With the news recently that BioWare had set up a 30-person team to revive Anthem, it’s clear that they still think there’s life in the game. Anthem was quite a dramatic failure at launch, being almost devoid of content. This was also BioWare’s second big miss in a row, following the much-memed Mass Effect: Andromeda launch. Saving Anthem may be a Sisyphean task, but could be vital to winning back BioWare’s fan base, many of whom — myself included — have lost a lot of faith in the studio.
If we look at Anthem’s history, it has definitely been a rocky one. Revealed in 2017, the teaser was an exciting one. Gorgeous visuals and interesting locales paired with the fact that Anthem was BioWare’s first new intellectual property in ages meant that almost everyone was excited. Behind the scenes, however, things were nowhere near as smooth as that first glimpse.

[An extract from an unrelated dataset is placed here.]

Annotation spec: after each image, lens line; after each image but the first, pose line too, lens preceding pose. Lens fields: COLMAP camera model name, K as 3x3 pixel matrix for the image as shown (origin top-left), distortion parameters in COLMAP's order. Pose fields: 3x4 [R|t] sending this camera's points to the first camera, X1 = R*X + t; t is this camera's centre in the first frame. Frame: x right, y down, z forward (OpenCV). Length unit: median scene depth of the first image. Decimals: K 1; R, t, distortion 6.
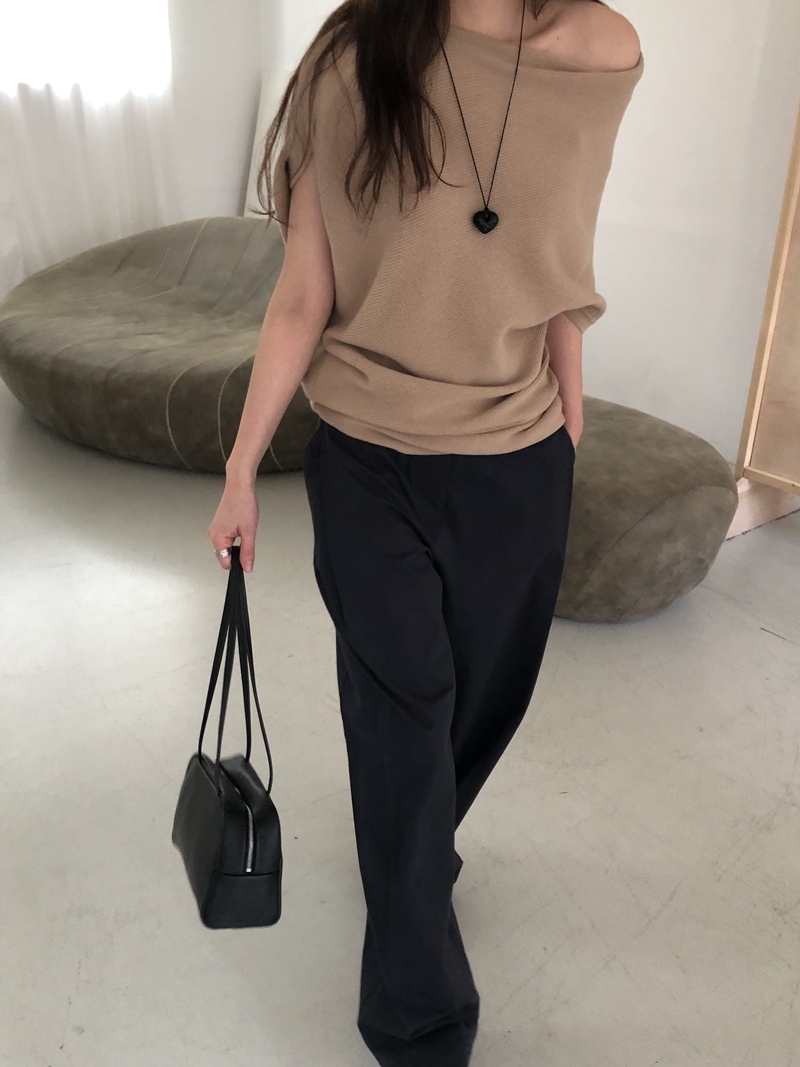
lens RADIAL K [[1058.4, 0, 410.1], [0, 1058.4, 531.4], [0, 0, 1]] dist [0.017664, 0.000000]
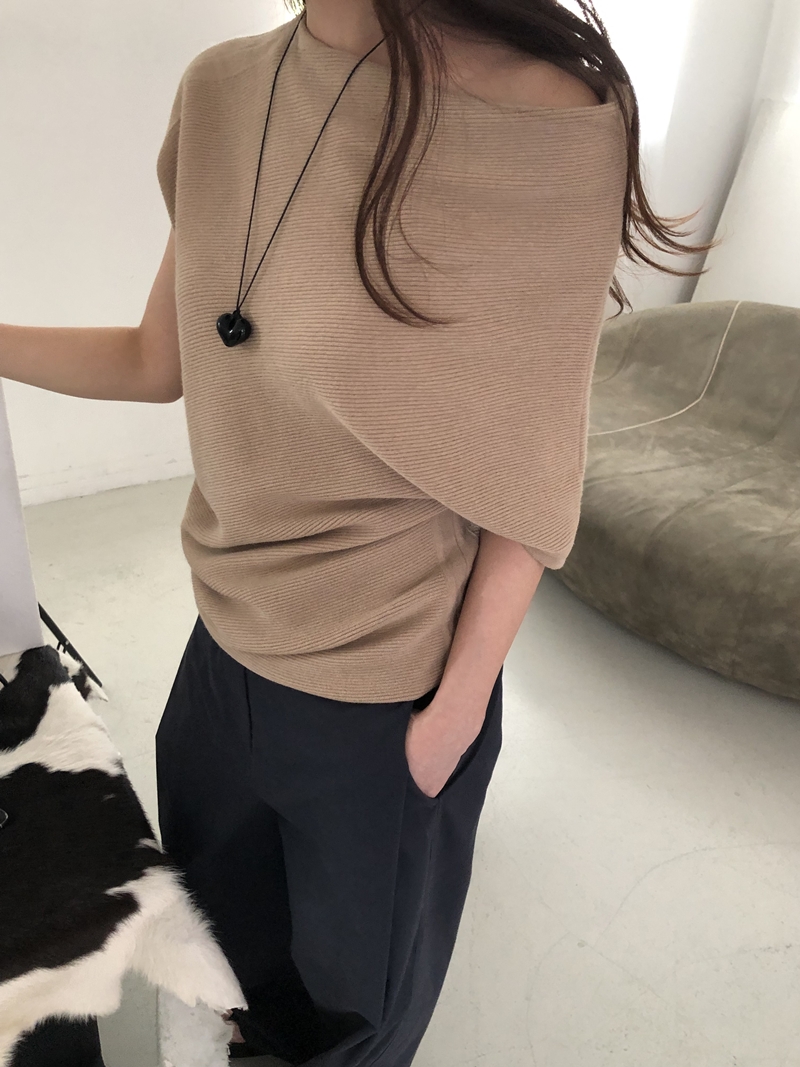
lens RADIAL K [[930.2, 0, 402.4], [0, 930.2, 536.9], [0, 0, 1]] dist [-0.050424, -0.008560]
pose [[0.986517, 0.099738, -0.129755, -0.473118], [-0.090698, 0.993139, 0.073817, -0.219073], [0.136227, -0.061053, 0.988795, 0.407636]]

The big boy Jason Schreier did a deep-dive into How Bioware’s Anthem Went Wrong, and it is a must-read for anyone interested. Among many stories of Anthem’s development from the article, it turns out that just days before the game reveal it wasn’t even called Anthem. Apparently it was meant to be called Beyond, and they’d even printed out T-shirts with the title for staff.
It turns out that EA found securing the rights for Beyond too difficult, so they went with the slightly banal backup option of Anthem. As Schreier put it, “such a major last-minute upheaval might seem strange to an outside observer, but on Anthem, it was common.” I won’t retell the development struggles that Schreier outlined, but this one anecdote is indicative of an overall development that rarely went to plan.
With this as the foundation for what is meant to be one of the big players in the looter-shooter realm, it would seem like BioWare should just move on. If they want to save this game, there are some fundamental issues that need to be resolved. While there are the obvious irritations like loot boxes and absurd loading times, something more deep-set needs to be fixed in Anthem.
The key with other games of this ilk, like Destiny, is that addictive core gameplay loop. It is key to the longevity of games-as-service titles. Do a mission and shoot some things, get some loot as a reward, upgrade your character, and go out and do more missions with harder things. It’s why people play Destiny or Monster Hunter forever. That gameplay loop is tight.
If you look at Anthem, however, that gameplay loop is barely there. And the problem with this seems to be systemic, and something which was going wrong from the outset. As one former BioWare developer said, “I think most people on the team felt like we didn’t know exactly what the game was or what it was supposed to be because it kept changing so much.” Without that clear understanding of Anthem’s loop, it was inevitable that it wouldn’t exist.
With that in mind, the question would be to the future. All that is in the past and can’t be helped. So how has everything post-launch looked at BioWare? Not good. No matter what they’ve tried, BioWare hasn’t done much to revive interest in the game. It also doesn’t look like the studio is at its healthiest. The best place to see these signs is the notable BioWare departures since launch.
Head producer of the game Ben Irving announced he was leaving in August 2019. Just a month and a half after promising to fix Anthem, head of live services Chad Robertson also announced that he was leaving in October 2019. From the outside, it looks like a lot of fed-up staff are jumping ship, and quite rightly.
However, a few weeks ago, we got the news from Christian Dailey that he would be heading-up a 30-person ‘Anthem incubation team’ over at BioWare, with the hope of saving the almost-dead game. His post was lovely, personal, and low-key — all very good signs! No big promises, other than that they were working on it. He also made it clear that this would be a slow process, as the team was only ‘starting to validate [their] design hypotheses.’ So we won’t see anything any time soon.
With such deep-rooted issues that started almost a decade ago, at the beginning of Anthem’s development, Dailey and his team have a monstrous task ahead of them. They are also an incredibly small team. Whether Anthem can have a No Man’s Sky moment may be unclear, but it isn’t looking at all exciting. If anything, it seems unlikely that Anthem will, and BioWare clearly isn’t putting their full force behind saving it.
I like the idea of BioWare moving on and focusing on their beloved franchises like Dragon Age and Mass Effect. But I also like the idea of Anthem becoming a good game. I just can’t imagine, with a team this small and a task so large, that they will actually be able to do it. I sure would like to be proven wrong.